Friday, November 21, 2008

The Lazarus Project

Really interesting article in the Science Times discussing the possibility of resurrecting animals that have been extinct for zillions of years! Or so. Including wooly mammoths and even Neanderthals, an early human species! I've always wondered what barriers were stopping scientists from carrying out such experiments, besides the ethical ones. It seemed so simple- if you have the DNA, then surely you can clone the animal that it represents. But no, it is not that easy! The DNA must be in "good shape" (which it usually isn't), decoded, not invaded by bacteria, and technology does not yet exist to synthesize a whole genome.


The article linked above discusses an alternative way of resurrecting these extinct species- not by synthesizing the genome, but by taking the DNA of a living relative and successively modifying this live DNA at all the places where it differs from the DNA of its ancient relative. For example, scientists can take the DNA of an elephant and modify it little by little (generation by generation) at the 400,000 sites where it differs from the DNA of the wooly mammoth, and then bring it to term at the last stage of modification inside a surrogate elephant mother. 

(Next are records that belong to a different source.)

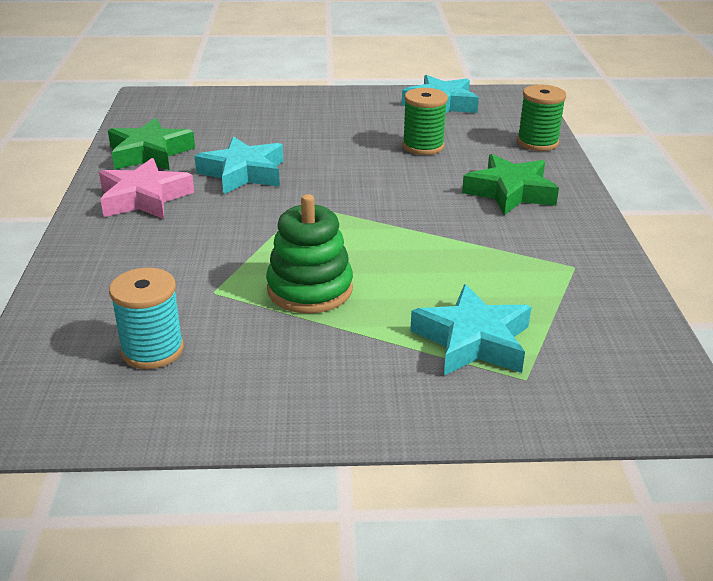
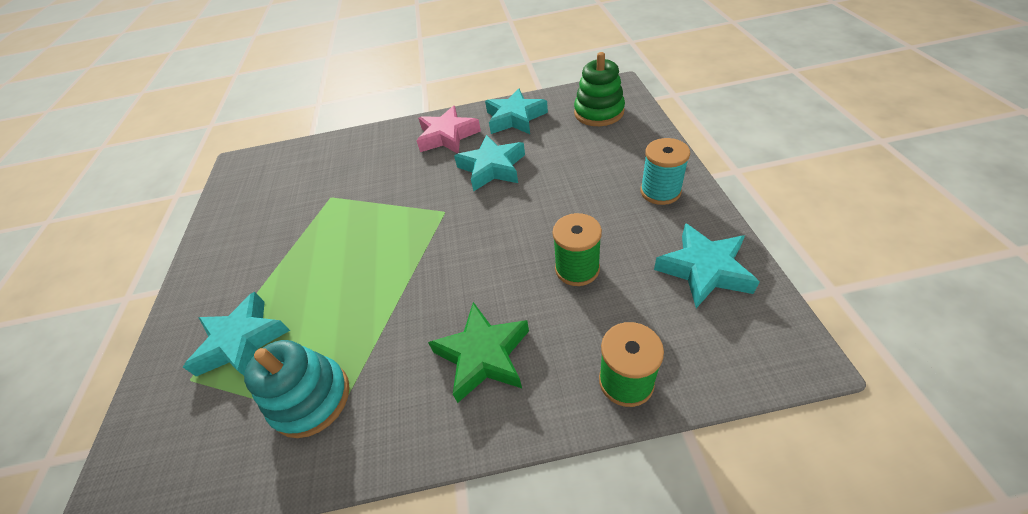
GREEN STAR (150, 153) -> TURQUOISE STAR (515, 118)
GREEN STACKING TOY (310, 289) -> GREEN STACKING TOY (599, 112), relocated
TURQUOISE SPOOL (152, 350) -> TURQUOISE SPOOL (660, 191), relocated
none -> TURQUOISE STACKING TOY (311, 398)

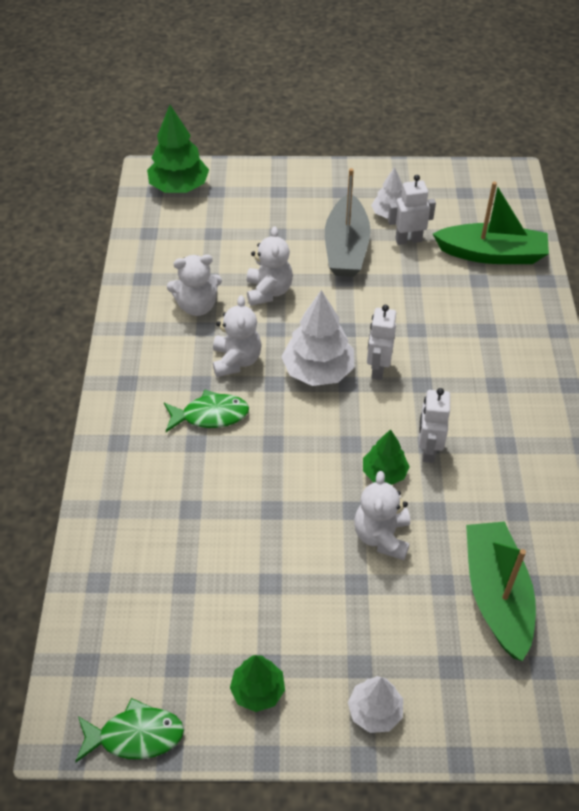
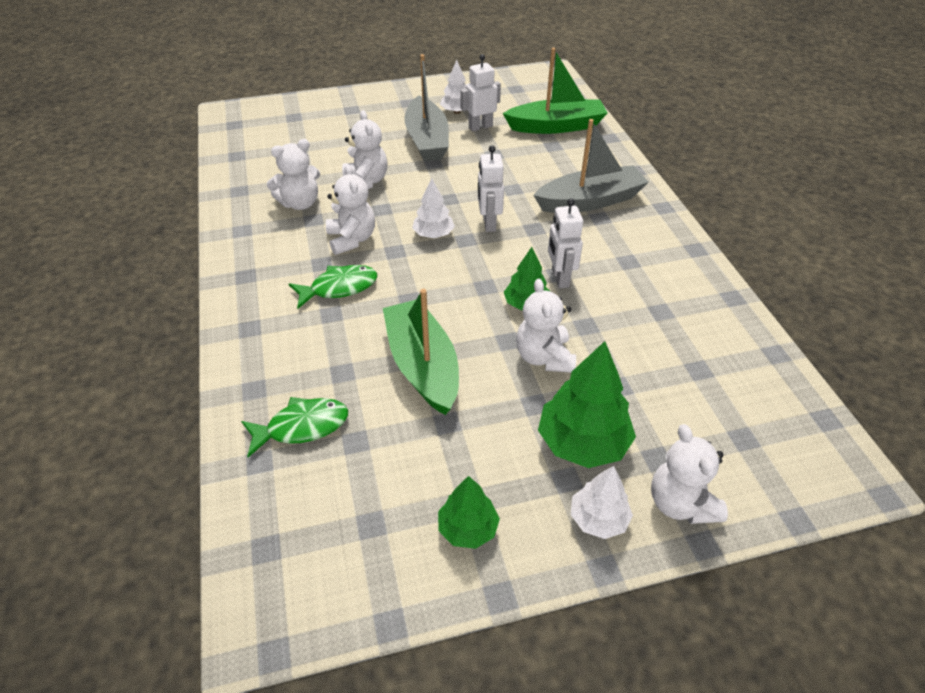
GREEN TREE (179, 187) -> GREEN TREE (582, 442), relocated
WHITE TREE (318, 371) -> WHITE TREE (433, 234), x0.59
GREEN BOAT (496, 595) -> GREEN BOAT (422, 366), relocated
GREEN FISH (135, 735) -> GREEN FISH (302, 427), relocated
none -> GREY BOAT (590, 201)
none -> WHITE TEDDY BEAR (680, 503)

If this method works with the wooly mammoth, it would technically work for the Neanderthal. Can you imagine if yours was the DNA that was cloned in this manner hundreds of thousands of years into the future? 


Another thought: wouldn't it be cool if we found the remains of Jesus and resurrected him? (I mean Him.)


And hey!  Neanderthal specimen were discovered right here in the Zagros Mountains of Kurdistan! Inside the Shanidar cave site, 10 Neanderthal remains were found, two of which may indicate that Neanderthals ritually buried their dead, and one of which may indicate that they took care of their sick and injured. 

1 comment:

Anonymous said...

Cloning Jesus, eh? It would be ironic if the kind of science that many religious fundamentalists are strongly against was responsible for the Second Coming.